Ropeginterferon was compared with hydroxyurea in the phase 3 PROUD-PV trial (NCT01949805) and its extension continuation study, CONTI-PV (NCT02218047). Eligible patients were 18 years or older and had earlystage PV with no history of cytoreductive treatment or less than 3 years of previous hydroxyurea treatment. Patients could opt to enter CONTI-PV after 1 year of initial treatment in PROUD-PV.6

Findings from the studies revealed that at a median follow-up of 182.1 weeks (IQR, 166.3- 201.7) patients in PROUD-PV who received ropeginterferon (n = 122) achieved complete hematological response with normal spleen size at a rate of 21% compared with 28% of patients who received hydroxyurea (n = 123). However, in CONTI-PV, 53% of patients in the ropeginterferon arm (n = 95) had a complete hematological response with improved disease burden at 36 months vs 38% of patients in the hydroxyurea arm (n = 74; P = .044). Moreover, at 36 months in CONTI-PV, the complete hematological response rate regardless of spleen criterion was 71% vs 51% in the investigative and comparator arms, respectively (P = .012); at 12 months in PROUD-PV these rates were 43% vs 46%, respectively (P = .63).6

Study authors concluded that ropeginterferon was effective in inducing hematological responses. Although noninferiority to hydroxyurea in terms of hematological response and normal spleen size was not observed at 12 months, improved responses vs hydroxyurea were present at 36 months. Thus, the authors wrote that ropeginterferon offers an effective and “safe long-term avenue for treatment with distinct features from hydroxyurea.”6

“It’s wonderful to have options because we get patients with PV [who] could not be any more different,” Yacoub said. “They have different goals of care, and at the end of the day, we are treating individual patients, not diseases. For each patient, we have to define what we are trying to achieve. There are patients who are going to live with the disease a lot longer. They have more high-risk presentations and would benefit from the maximum data that we have with the application of the effective agents. There are patients who have relatively low-risk disease, and they’re likely going to live their natural lives with some medical management from our end. We have to individualize our choices.”

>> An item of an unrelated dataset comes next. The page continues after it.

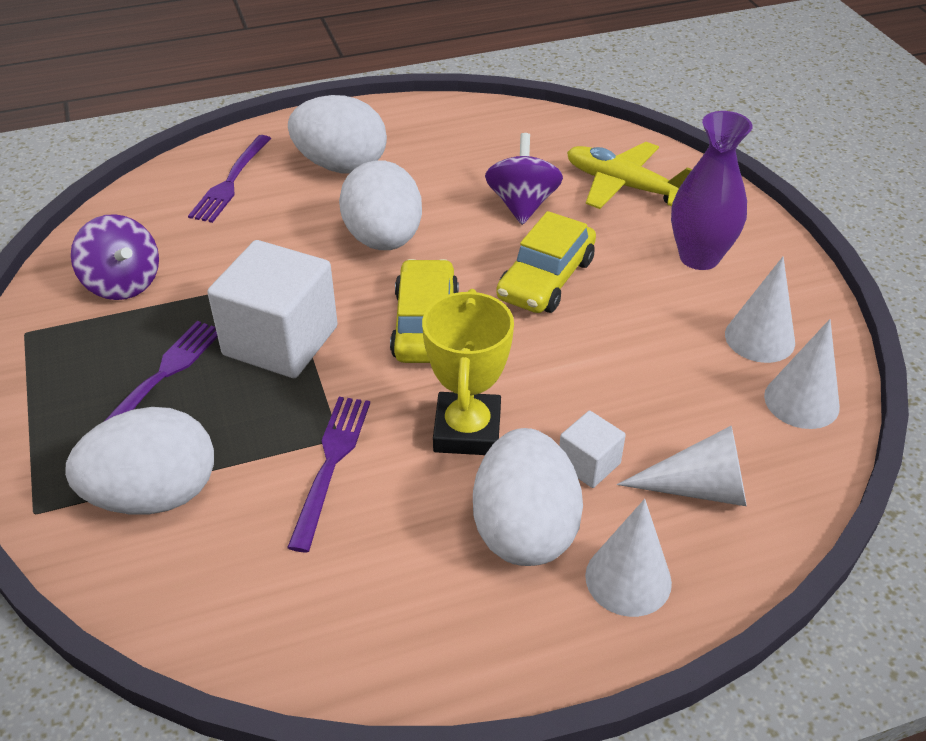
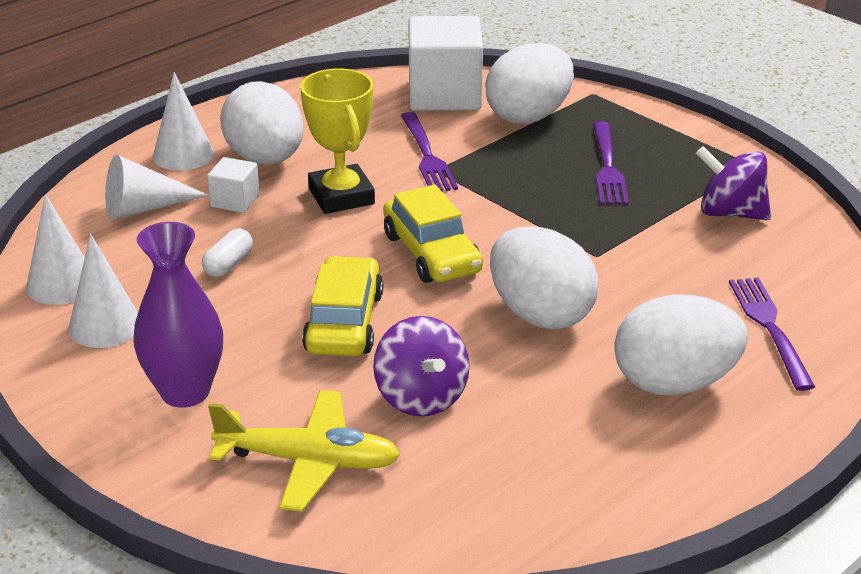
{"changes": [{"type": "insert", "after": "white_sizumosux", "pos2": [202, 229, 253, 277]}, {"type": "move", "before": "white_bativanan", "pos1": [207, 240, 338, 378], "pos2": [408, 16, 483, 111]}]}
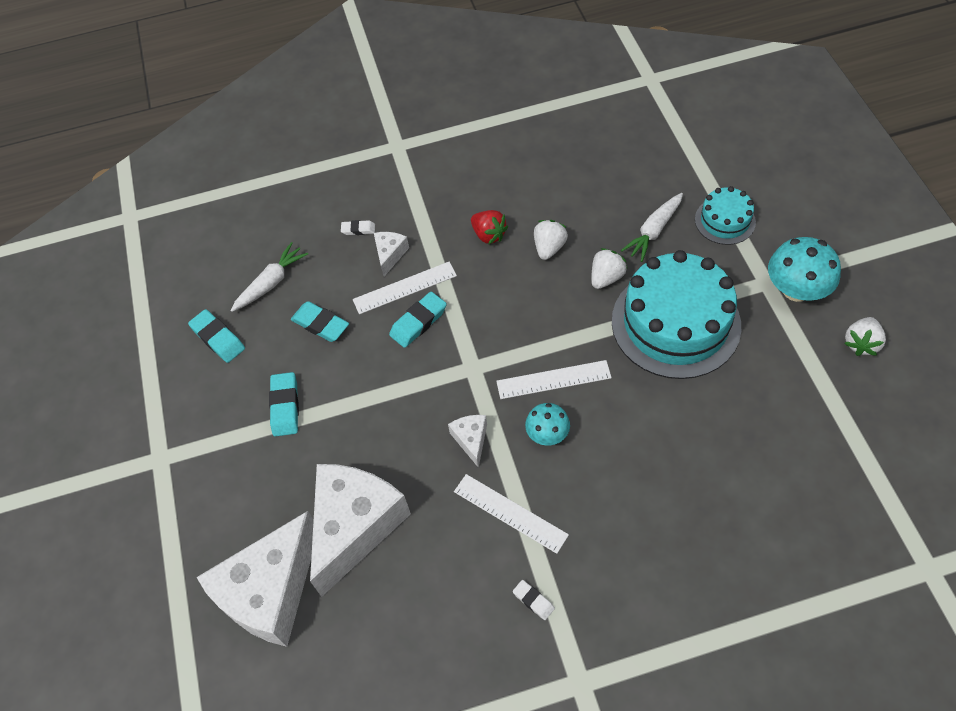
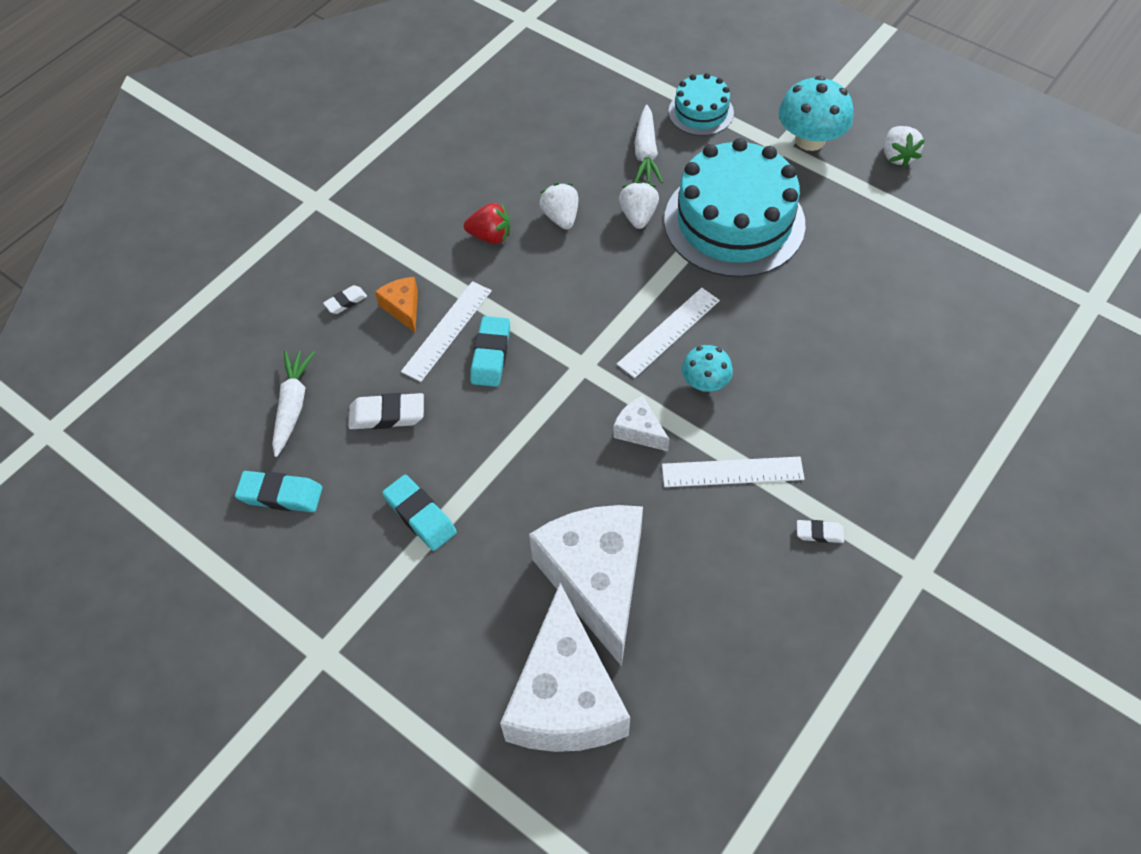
{"changes": [{"type": "recolor", "before": "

Looking ahead, the phase 3 VERIFY trial (NCT05210790) is underway with the aim of adding rusfertide (PTG-300), a novel and potent hepcidin mimetic, to the PV treatment landscape. Rusfertide previously demonstrated clinical activity in early-phase studies, characterized by good tolerability and consistent and durable hematocrit control, as well as improvements in iron deficiency among patients who required higher than normal amounts of phlebotomies even after standard-of-care therapy.7

VERIFY is enrolling patients with PV who have received at least 3 phlebotomies in the previous 6 months or at least 5 in the previous 12 months as a result of inadequate hematocrit control, with or without concurrent cytoreductive therapy. Eligible patients will be randomly assigned 1:1 to receive either placebo plus ongoing therapy or rusfertide plus ongoing therapy.

Part 1a of the trial is the double-blind, placebo- controlled, add-on phase that will enroll parallel groups and last 32 weeks. During part 1b, patients who complete part 1a will receive rusfertide for 20 weeks. Patients who successfully complete part 1b will enter the long term extension phase, part 2, and will continue to be treated with rusfertide for 104 weeks. The primary end point is the proportion of patients achieving a response in from week 20 to week 32 in part 1A. The study was initiated in January 2022 and has a target enrollment of 250 patients.7

Managing Myelofibrosis

Patients with myelofibrosis have more FDA-approved treatment options than those with PV. To date, 3 Janus kinase (JAK) inhibitors have been approved for the treatment of patients with myelofibrosis: ruxolitinib, fedratinib (Inrebic), and pacritinib (Vonjo).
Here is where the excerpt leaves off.